Task requirements: Turn the text lines in the data below into a JSON list of strings, one string per line, skipping blank lines and leaving out the pictures.

Supplied records:
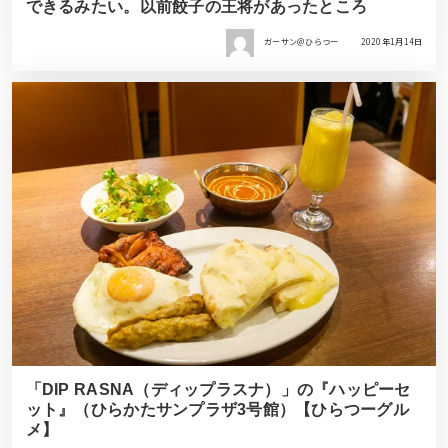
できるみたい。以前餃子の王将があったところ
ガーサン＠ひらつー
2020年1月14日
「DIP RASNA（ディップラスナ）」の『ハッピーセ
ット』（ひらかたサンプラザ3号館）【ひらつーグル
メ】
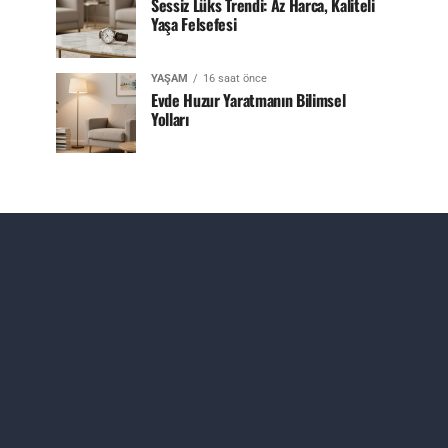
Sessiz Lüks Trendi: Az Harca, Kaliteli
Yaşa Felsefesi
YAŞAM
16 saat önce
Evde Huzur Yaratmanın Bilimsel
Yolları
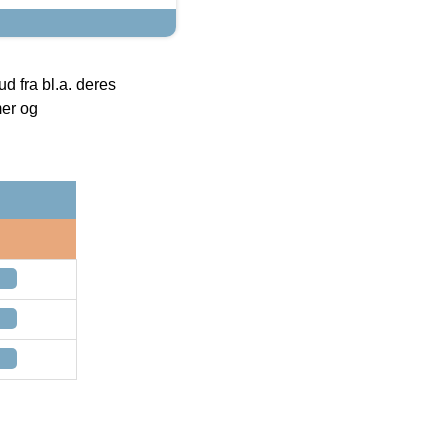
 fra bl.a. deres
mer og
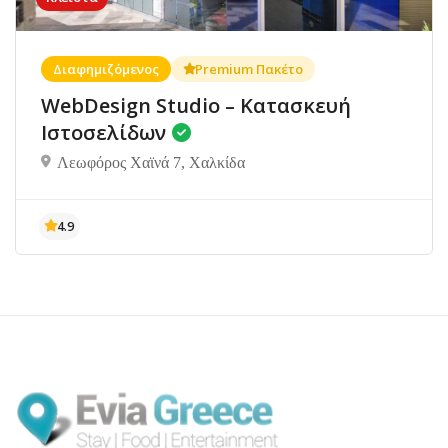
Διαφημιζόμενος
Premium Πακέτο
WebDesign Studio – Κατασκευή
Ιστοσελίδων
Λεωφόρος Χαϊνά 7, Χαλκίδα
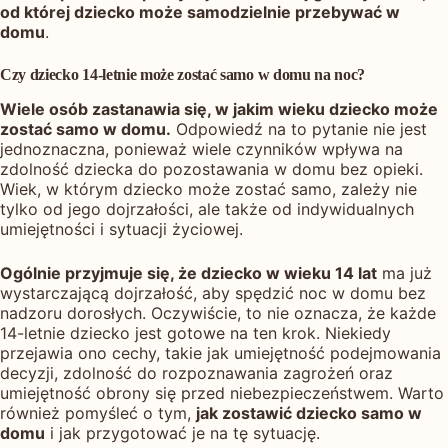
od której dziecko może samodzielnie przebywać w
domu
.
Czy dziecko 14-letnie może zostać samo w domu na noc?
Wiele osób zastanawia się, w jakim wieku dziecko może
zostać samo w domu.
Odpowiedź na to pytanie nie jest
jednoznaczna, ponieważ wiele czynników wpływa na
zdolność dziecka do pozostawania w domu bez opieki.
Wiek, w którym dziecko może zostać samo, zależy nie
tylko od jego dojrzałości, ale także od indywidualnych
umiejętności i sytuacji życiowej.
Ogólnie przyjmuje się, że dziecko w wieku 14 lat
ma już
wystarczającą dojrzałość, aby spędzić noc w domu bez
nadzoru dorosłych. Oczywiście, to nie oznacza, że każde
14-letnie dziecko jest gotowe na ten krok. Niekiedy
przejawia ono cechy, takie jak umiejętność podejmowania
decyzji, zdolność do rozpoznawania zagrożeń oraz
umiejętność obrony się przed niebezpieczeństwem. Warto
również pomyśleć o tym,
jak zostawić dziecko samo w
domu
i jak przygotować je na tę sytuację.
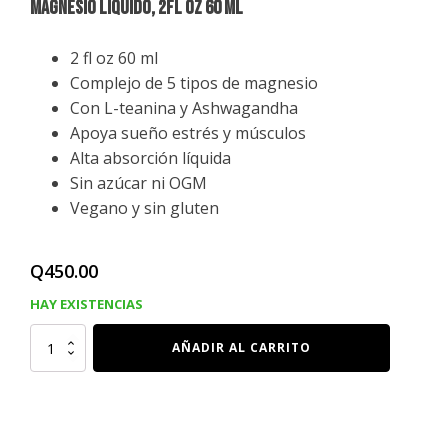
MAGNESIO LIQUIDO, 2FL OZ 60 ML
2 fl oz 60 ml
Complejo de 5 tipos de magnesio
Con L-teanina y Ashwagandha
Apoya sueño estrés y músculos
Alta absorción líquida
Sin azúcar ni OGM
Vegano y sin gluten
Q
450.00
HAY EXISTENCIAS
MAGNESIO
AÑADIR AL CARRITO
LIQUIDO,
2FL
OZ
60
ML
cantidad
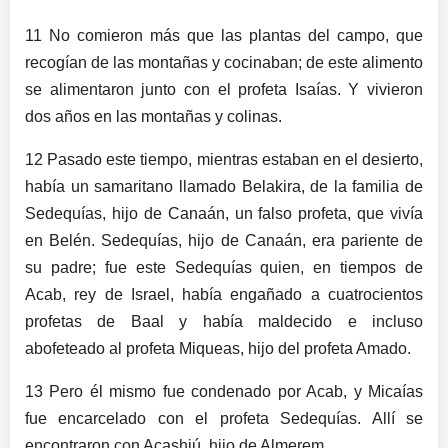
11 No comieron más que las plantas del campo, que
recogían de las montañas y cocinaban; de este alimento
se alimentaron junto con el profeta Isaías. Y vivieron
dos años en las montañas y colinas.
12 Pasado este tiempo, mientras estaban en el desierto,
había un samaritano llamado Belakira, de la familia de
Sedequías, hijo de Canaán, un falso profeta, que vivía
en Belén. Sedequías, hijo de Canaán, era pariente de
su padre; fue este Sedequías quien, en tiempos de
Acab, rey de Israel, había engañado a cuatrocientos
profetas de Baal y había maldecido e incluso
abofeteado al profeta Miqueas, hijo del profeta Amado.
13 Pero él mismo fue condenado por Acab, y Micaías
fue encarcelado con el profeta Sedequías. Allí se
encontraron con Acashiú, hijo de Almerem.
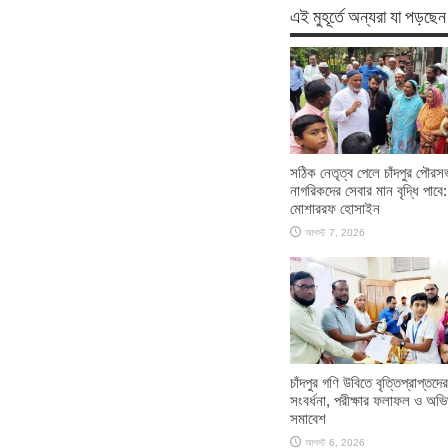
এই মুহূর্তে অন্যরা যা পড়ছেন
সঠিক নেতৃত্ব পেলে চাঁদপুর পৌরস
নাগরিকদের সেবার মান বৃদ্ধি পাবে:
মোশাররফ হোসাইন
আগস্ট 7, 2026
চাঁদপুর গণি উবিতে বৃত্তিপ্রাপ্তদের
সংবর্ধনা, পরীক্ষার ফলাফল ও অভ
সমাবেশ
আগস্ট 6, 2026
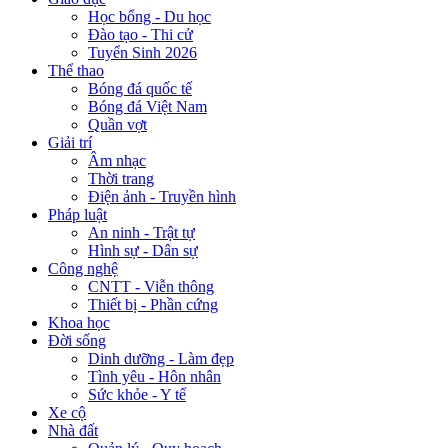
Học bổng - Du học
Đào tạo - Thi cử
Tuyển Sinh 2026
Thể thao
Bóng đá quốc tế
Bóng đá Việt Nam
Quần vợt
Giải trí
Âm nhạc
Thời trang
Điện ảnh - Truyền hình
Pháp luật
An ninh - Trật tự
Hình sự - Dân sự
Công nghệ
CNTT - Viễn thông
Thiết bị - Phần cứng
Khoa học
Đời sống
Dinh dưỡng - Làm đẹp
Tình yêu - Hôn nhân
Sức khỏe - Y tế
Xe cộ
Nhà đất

Worked solution:
[
  "できるみたい。以前餃子の王将があったところ",
  "ガーサン＠ひらつー",
  "2020年1月14日",
  "「DIP RASNA（ディップラスナ）」の『ハッピーセ",
  "ット』（ひらかたサンプラザ3号館）【ひらつーグル",
  "メ】",
  "Sessiz Lüks Trendi: Az Harca, Kaliteli",
  "Yaşa Felsefesi",
  "YAŞAM",
  "16 saat önce",
  "Evde Huzur Yaratmanın Bilimsel",
  "Yolları",
  " fra bl.a. deres",
  "mer og",
  "Διαφημιζόμενος",
  "Premium Πακέτο",
  "WebDesign Studio – Κατασκευή",
  "Ιστοσελίδων",
  "Λεωφόρος Χαϊνά 7, Χαλκίδα",
  "od której dziecko może samodzielnie przebywać w",
  "domu",
  ".",
  "Czy dziecko 14-letnie może zostać samo w domu na noc?",
  "Wiele osób zastanawia się, w jakim wieku dziecko może",
  "zostać samo w domu.",
  "Odpowiedź na to pytanie nie jest",
  "jednoznaczna, ponieważ wiele czynników wpływa na",
  "zdolność dziecka do pozostawania w domu bez opieki.",
  "Wiek, w którym dziecko może zostać samo, zależy nie",
  "tylko od jego dojrzałości, ale także od indywidualnych",
  "umiejętności i sytuacji życiowej.",
  "Ogólnie przyjmuje się, że dziecko w wieku 14 lat",
  "ma już",
  "wystarczającą dojrzałość, aby spędzić noc w domu bez",
  "nadzoru dorosłych. Oczywiście, to nie oznacza, że każde",
  "14-letnie dziecko jest gotowe na ten krok. Niekiedy",
  "przejawia ono cechy, takie jak umiejętność podejmowania",
  "decyzji, zdolność do rozpoznawania zagrożeń oraz",
  "umiejętność obrony się przed niebezpieczeństwem. Warto",
  "również pomyśleć o tym,",
  "jak zostawić dziecko samo w",
  "domu",
  "i jak przygotować je na tę sytuację.",
  "MAGNESIO LIQUIDO, 2FL OZ 60 ML",
  "2 fl oz 60 ml",
  "Complejo de 5 tipos de magnesio",
  "Con L-teanina y Ashwagandha",
  "Apoya sueño estrés y músculos",
  "Alta absorción líquida",
  "Sin azúcar ni OGM",
  "Vegano y sin gluten",
  "Q",
  "450.00",
  "HAY EXISTENCIAS",
  "MAGNESIO",
  "AÑADIR AL CARRITO",
  "LIQUIDO,",
  "2FL",
  "OZ",
  "60",
  "ML",
  "cantidad",
  "11 No comieron más que las plantas del campo, que",
  "recogían de las montañas y cocinaban; de este alimento",
  "se alimentaron junto con el profeta Isaías. Y vivieron",
  "dos años en las montañas y colinas.",
  "12 Pasado este tiempo, mientras estaban en el desierto,",
  "había un samaritano llamado Belakira, de la familia de",
  "Sedequías, hijo de Canaán, un falso profeta, que vivía",
  "en Belén. Sedequías, hijo de Canaán, era pariente de",
  "su padre; fue este Sedequías quien, en tiempos de",
  "Acab, rey de Israel, había engañado a cuatrocientos",
  "profetas de Baal y había maldecido e incluso",
  "abofeteado al profeta Miqueas, hijo del profeta Amado.",
  "13 Pero él mismo fue condenado por Acab, y Micaías",
  "fue encarcelado con el profeta Sedequías. Allí se",
  "encontraron con Acashiú, hijo de Almerem.",
  "এই মুহূর্তে অন্যরা যা পড়ছেন",
  "সঠিক নেতৃত্ব পেলে চাঁদপুর পৌরস",
  "নাগরিকদের সেবার মান বৃদ্ধি পাবে:",
  "মোশাররফ হোসাইন",
  "আগস্ট 7, 2026",
  "চাঁদপুর গণি উবিতে বৃত্তিপ্রাপ্তদের",
  "সংবর্ধনা, পরীক্ষার ফলাফল ও অভ",
  "সমাবেশ",
  "আগস্ট 6, 2026",
  "Học bổng - Du học",
  "Đào tạo - Thi cử",
  "Tuyển Sinh 2026",
  "Thể thao",
  "Bóng đá quốc tế",
  "Bóng đá Việt Nam",
  "Quần vợt",
  "Giải trí",
  "Âm nhạc",
  "Thời trang",
  "Điện ảnh - Truyền hình",
  "Pháp luật",
  "An ninh - Trật tự",
  "Hình sự - Dân sự",
  "Công nghệ",
  "CNTT - Viễn thông",
  "Thiết bị - Phần cứng",
  "Khoa học",
  "Đời sống",
  "Dinh dưỡng - Làm đẹp",
  "Tình yêu - Hôn nhân",
  "Sức khỏe - Y tế",
  "Xe cộ",
  "Nhà đất"
]